Extracted data entries:
+++

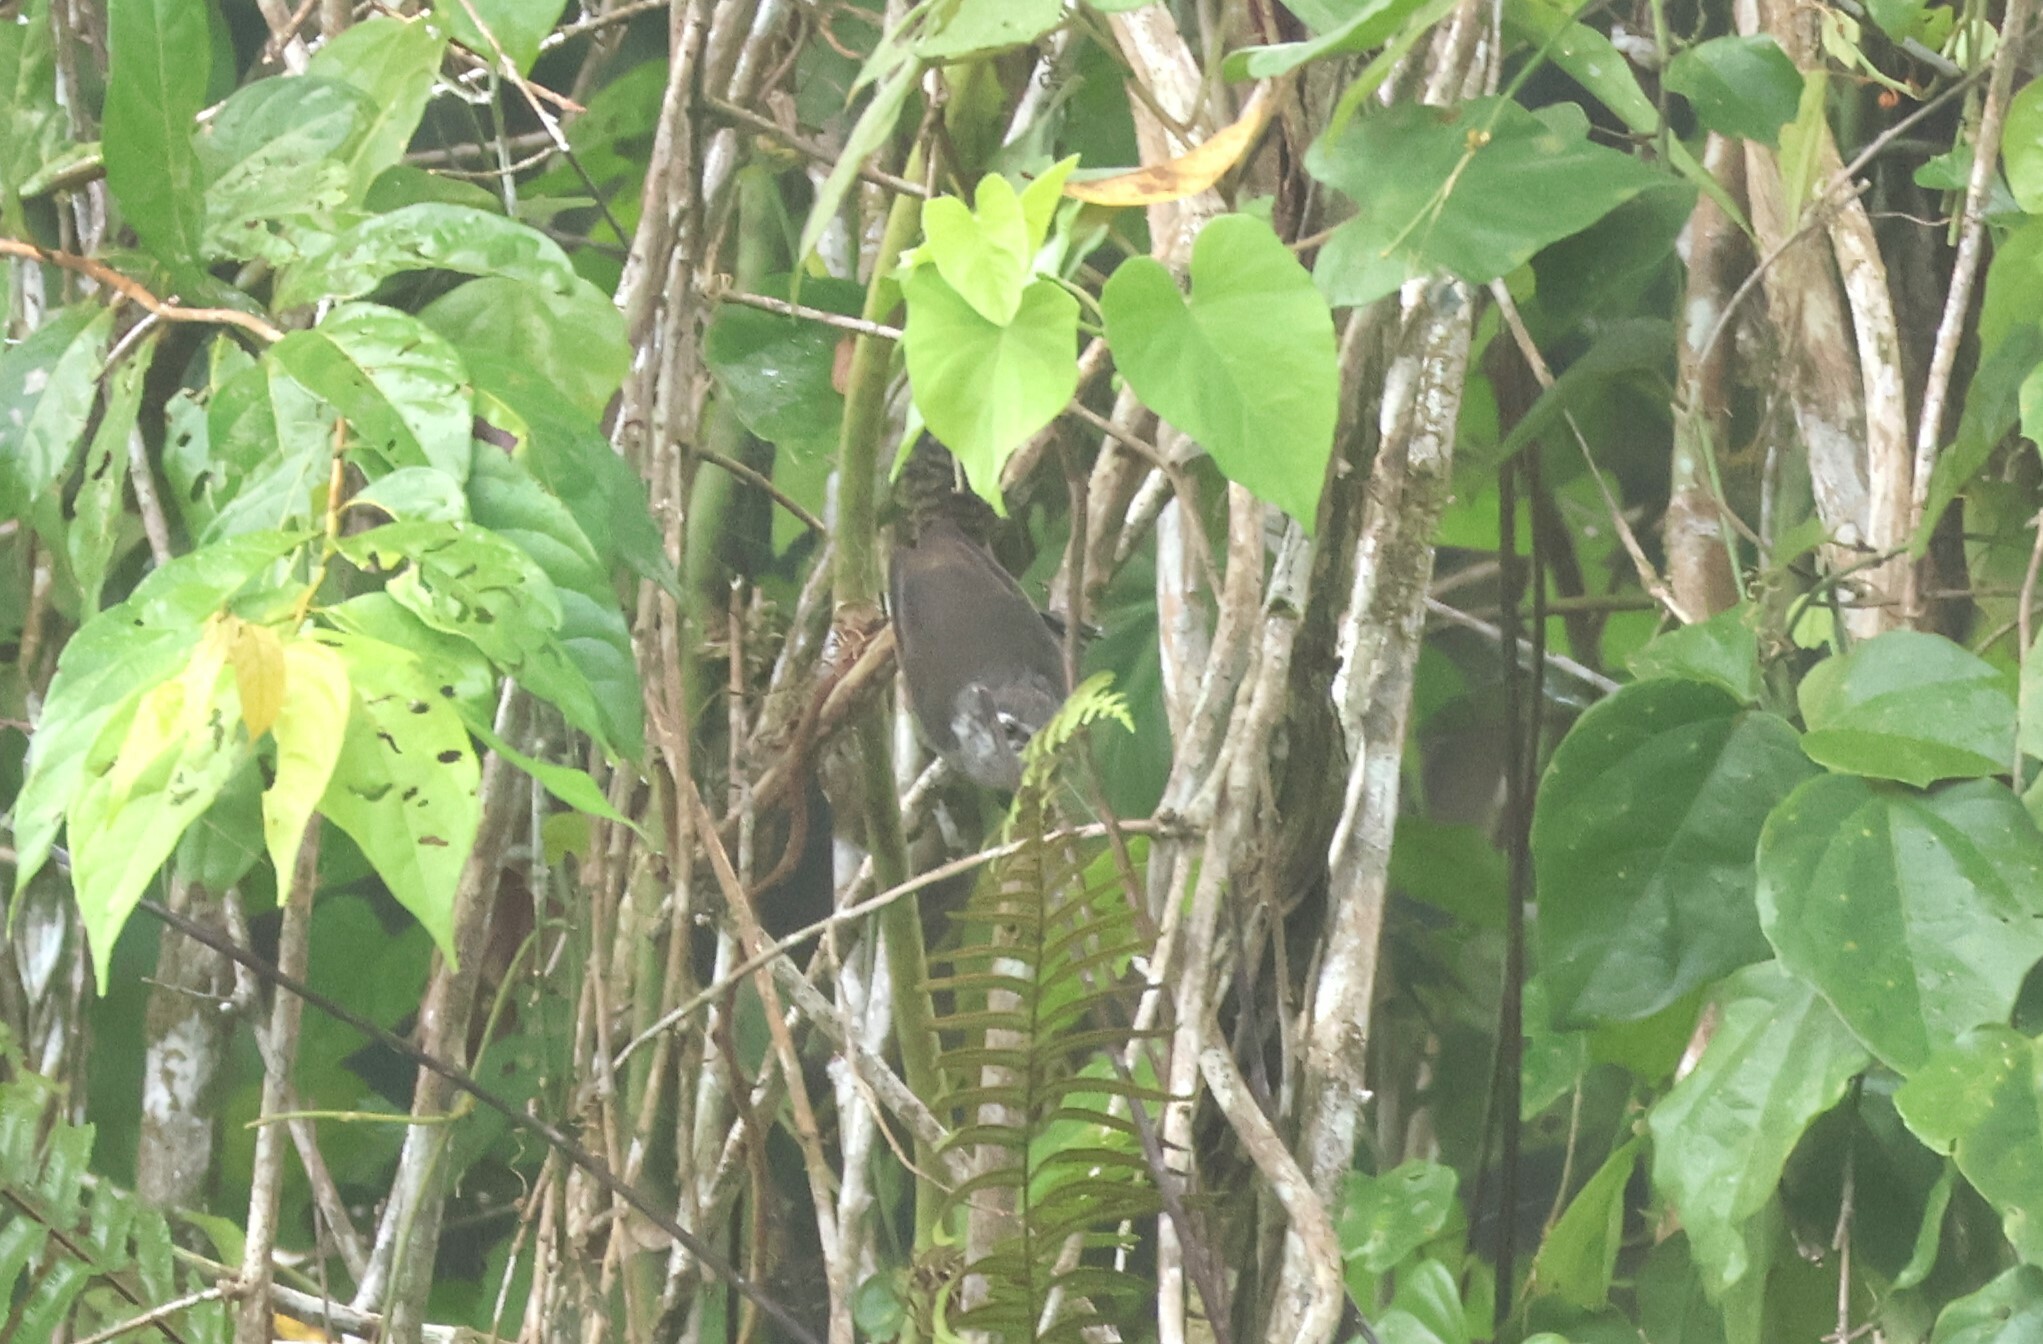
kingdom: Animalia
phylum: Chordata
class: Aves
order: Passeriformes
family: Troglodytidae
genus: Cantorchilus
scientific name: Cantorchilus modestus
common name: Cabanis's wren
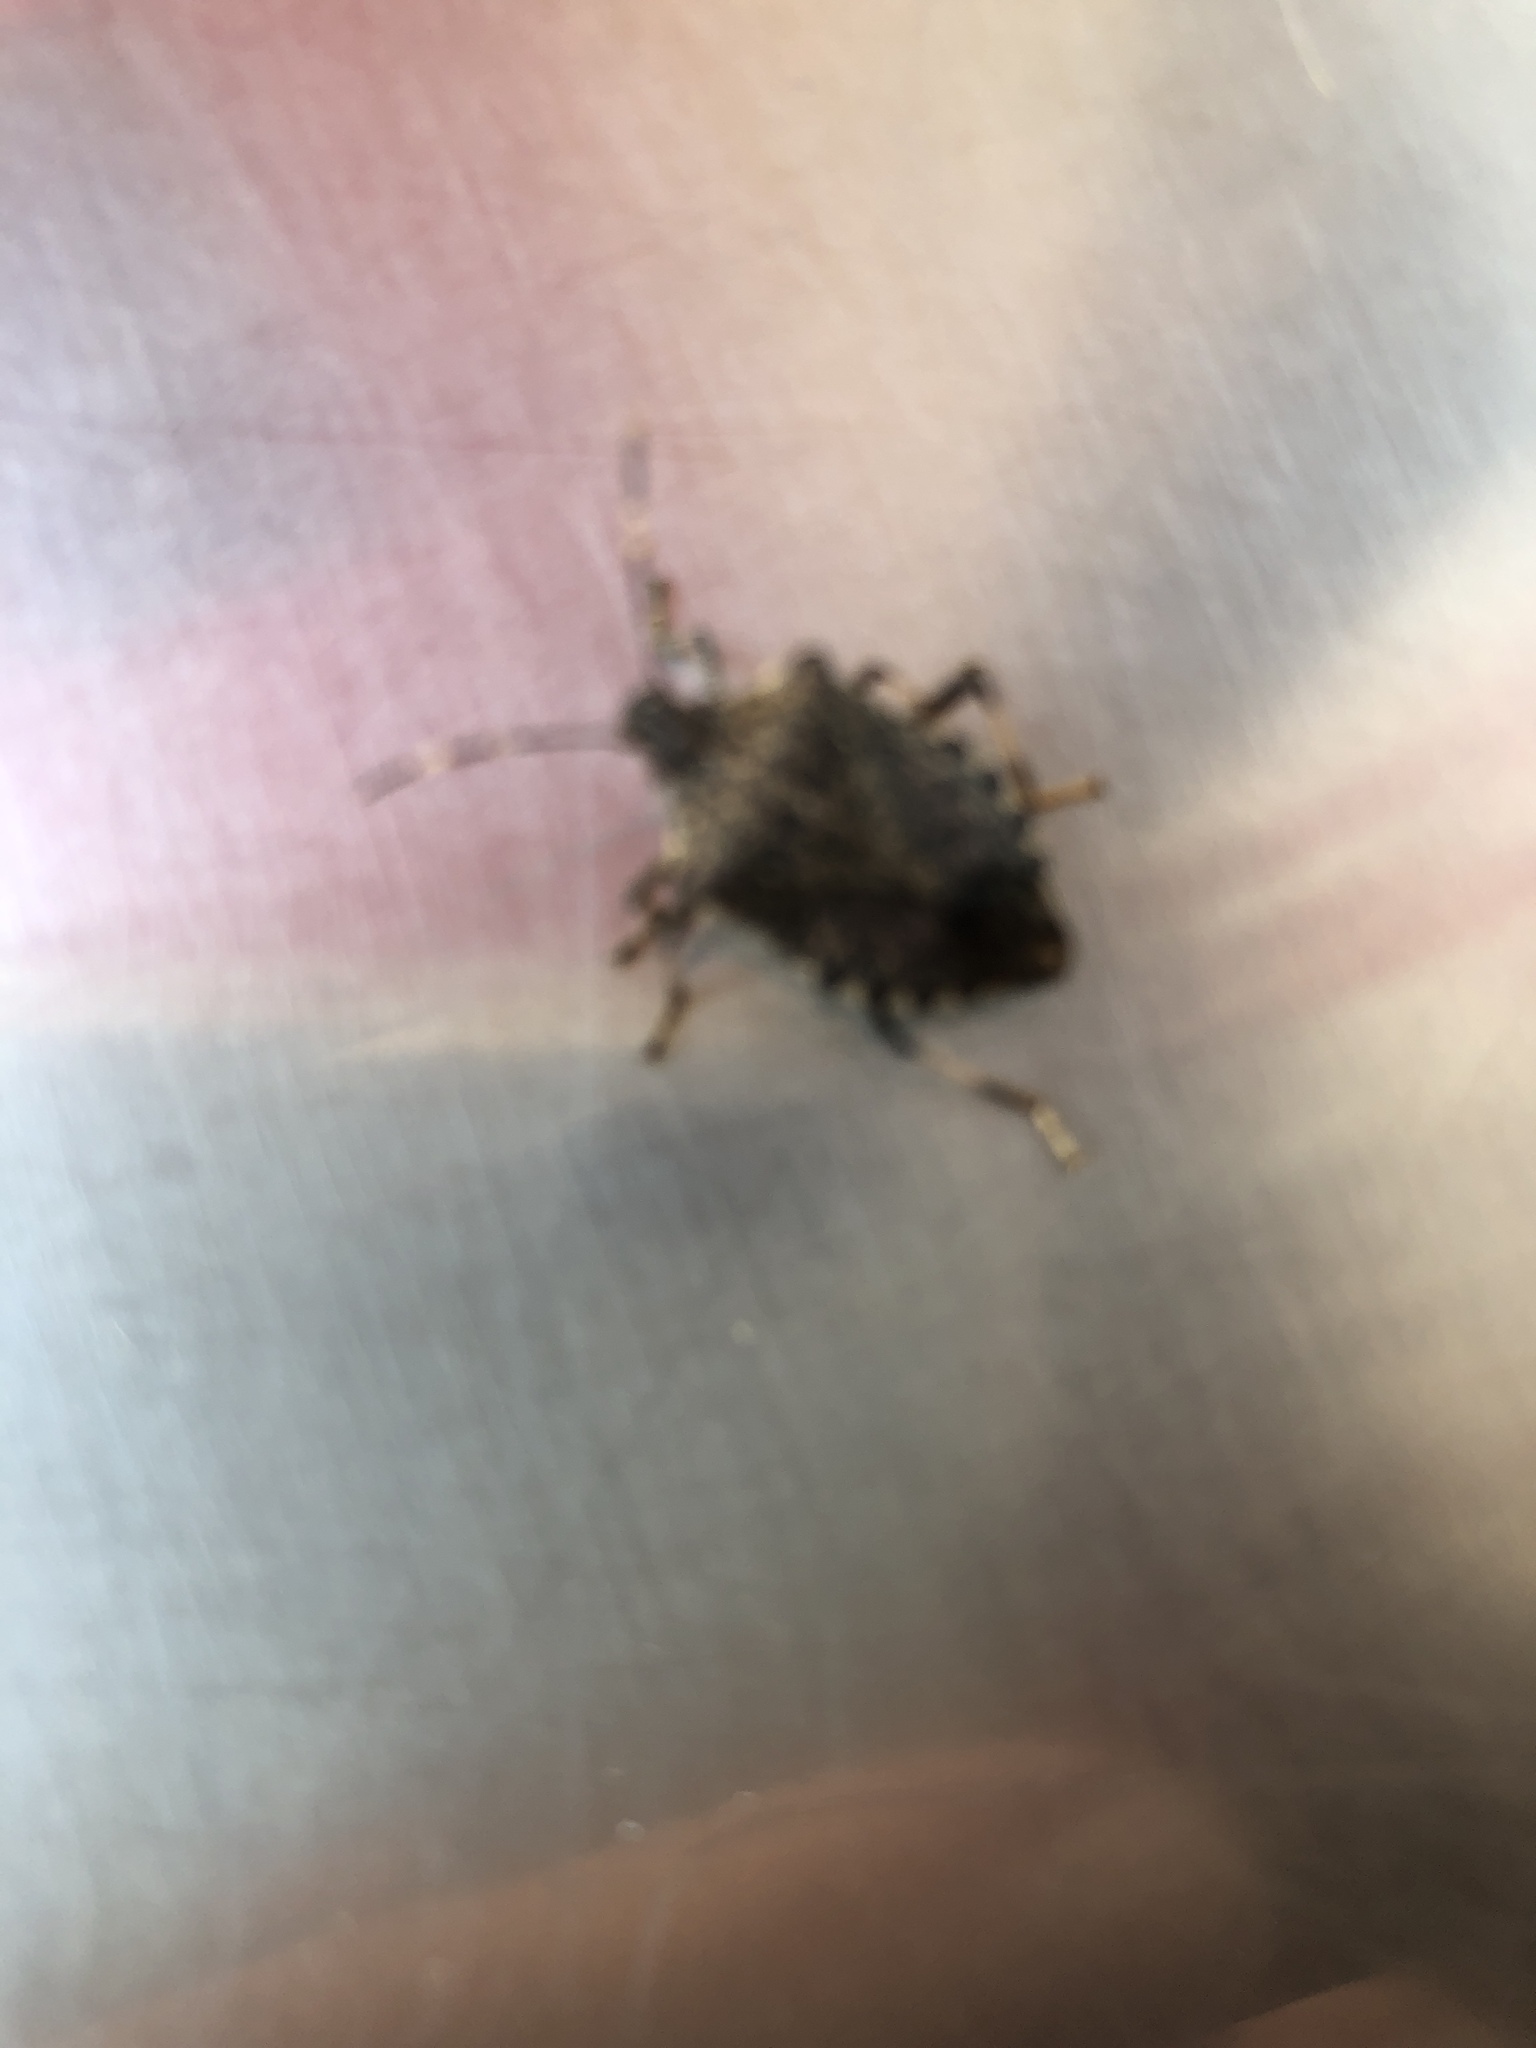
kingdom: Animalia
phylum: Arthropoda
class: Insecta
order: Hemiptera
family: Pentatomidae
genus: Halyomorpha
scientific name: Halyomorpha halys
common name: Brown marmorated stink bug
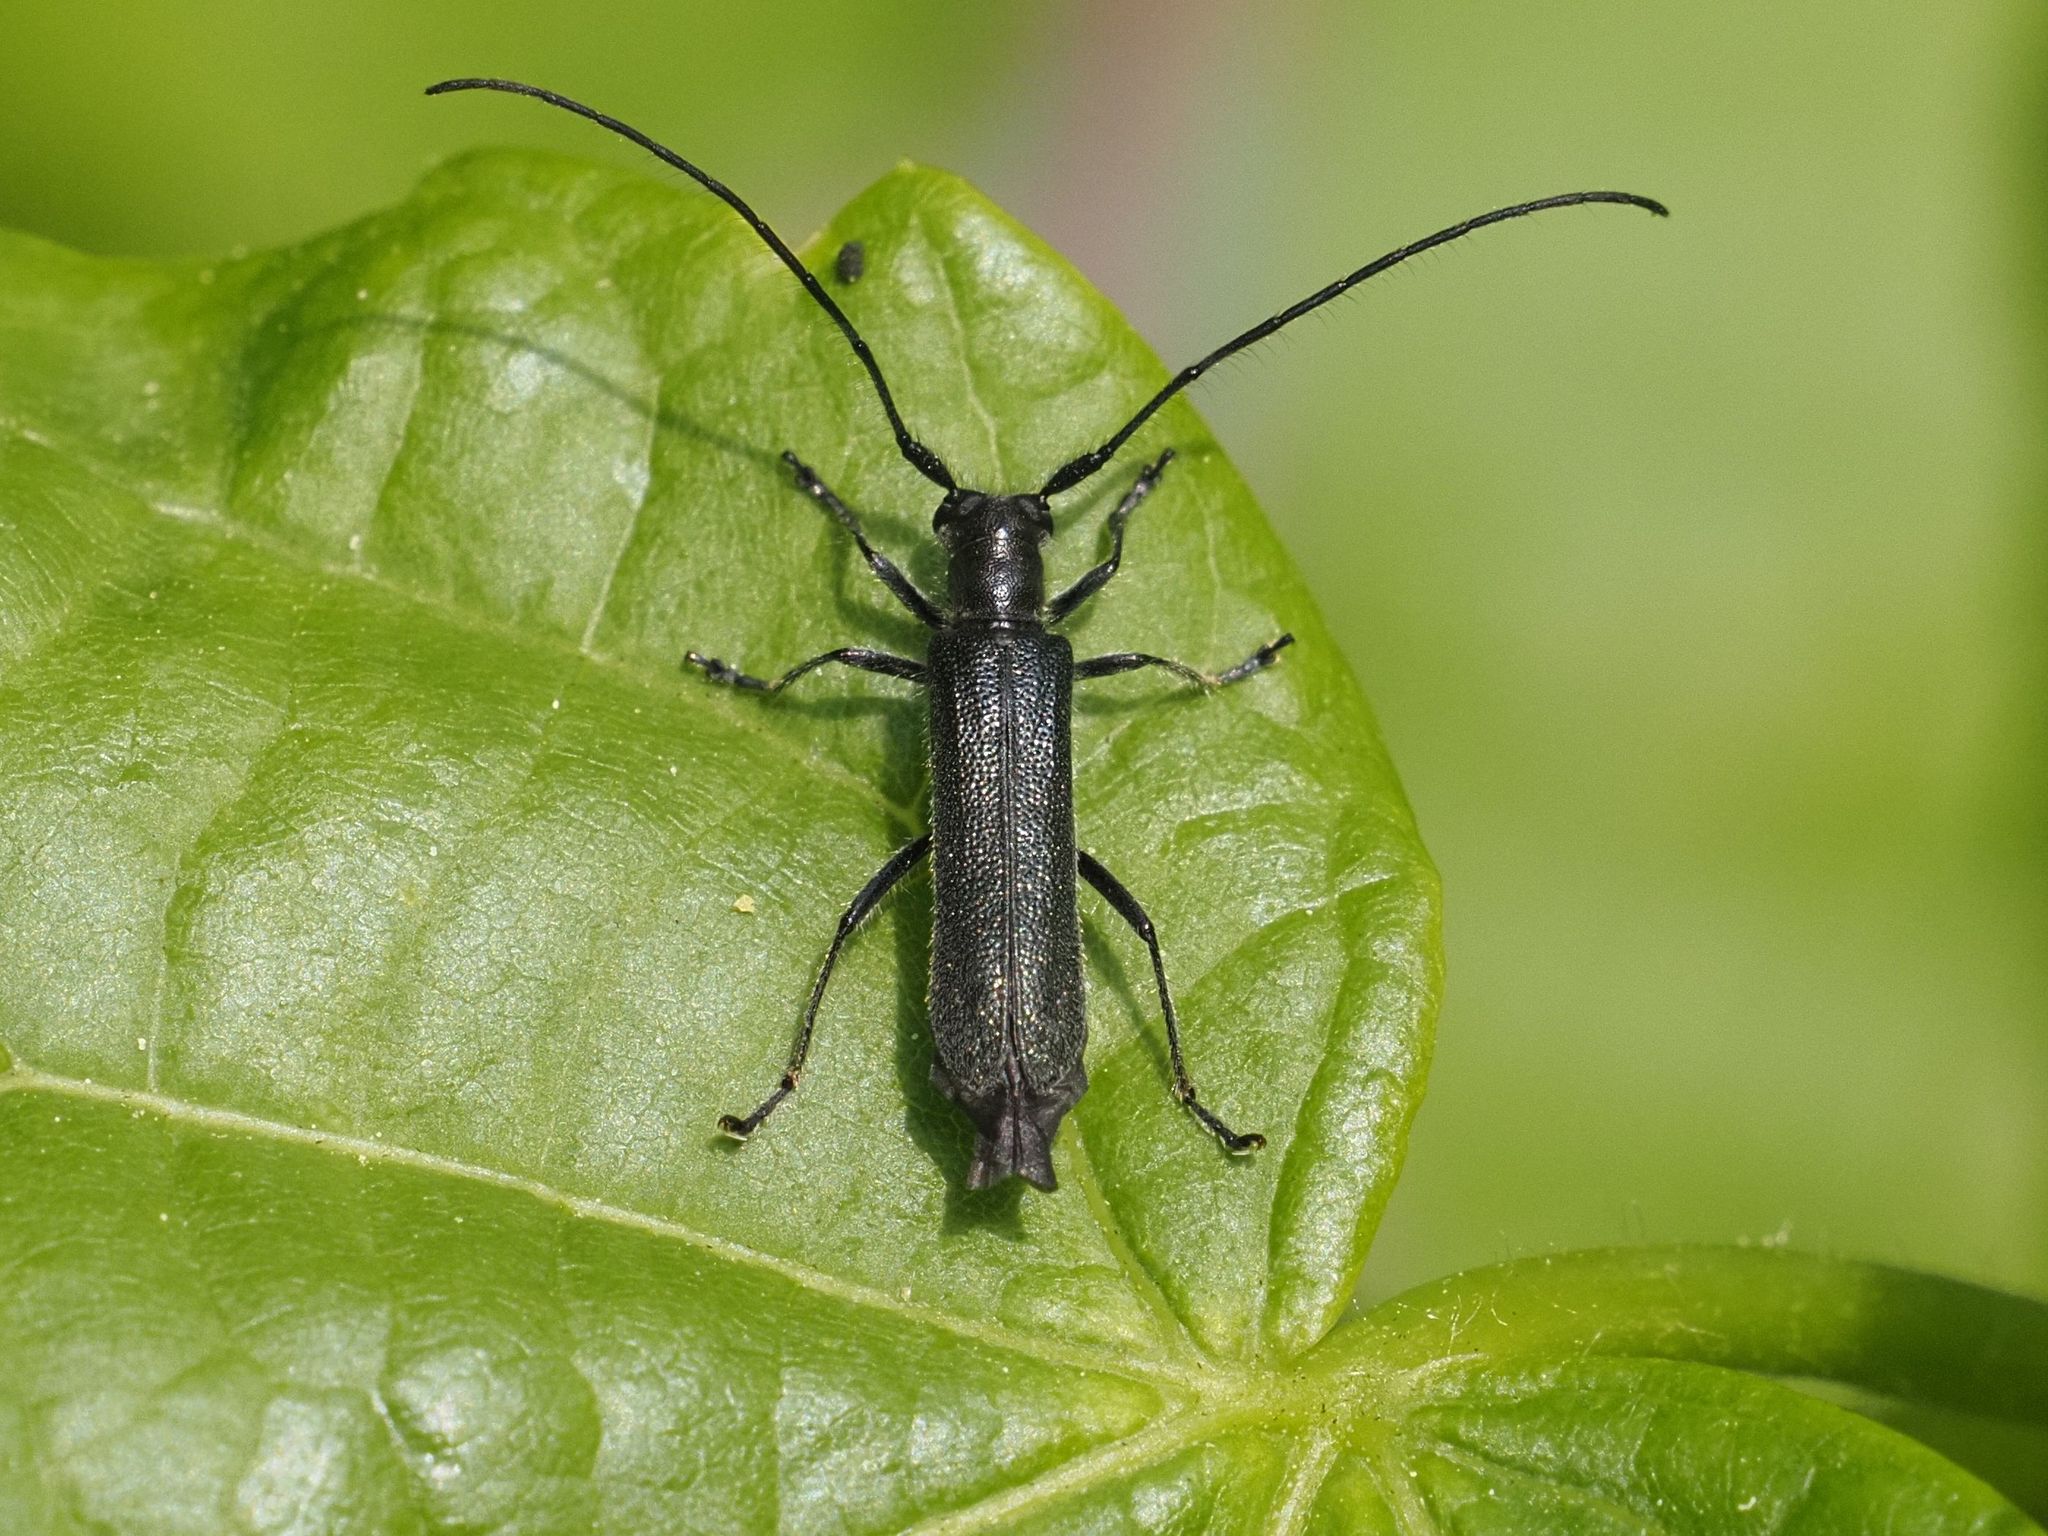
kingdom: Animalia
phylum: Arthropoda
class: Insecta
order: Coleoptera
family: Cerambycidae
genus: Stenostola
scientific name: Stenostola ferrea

+++

Please copy the entries word for word, starting at the line containing "genus: Halyomorpha" and running through the end of the entries, with both ends included. Leave the picture lines out of your copy.

• **Exercise result**:
genus: Halyomorpha
scientific name: Halyomorpha halys
common name: Brown marmorated stink bug
kingdom: Animalia
phylum: Arthropoda
class: Insecta
order: Coleoptera
family: Cerambycidae
genus: Stenostola
scientific name: Stenostola ferrea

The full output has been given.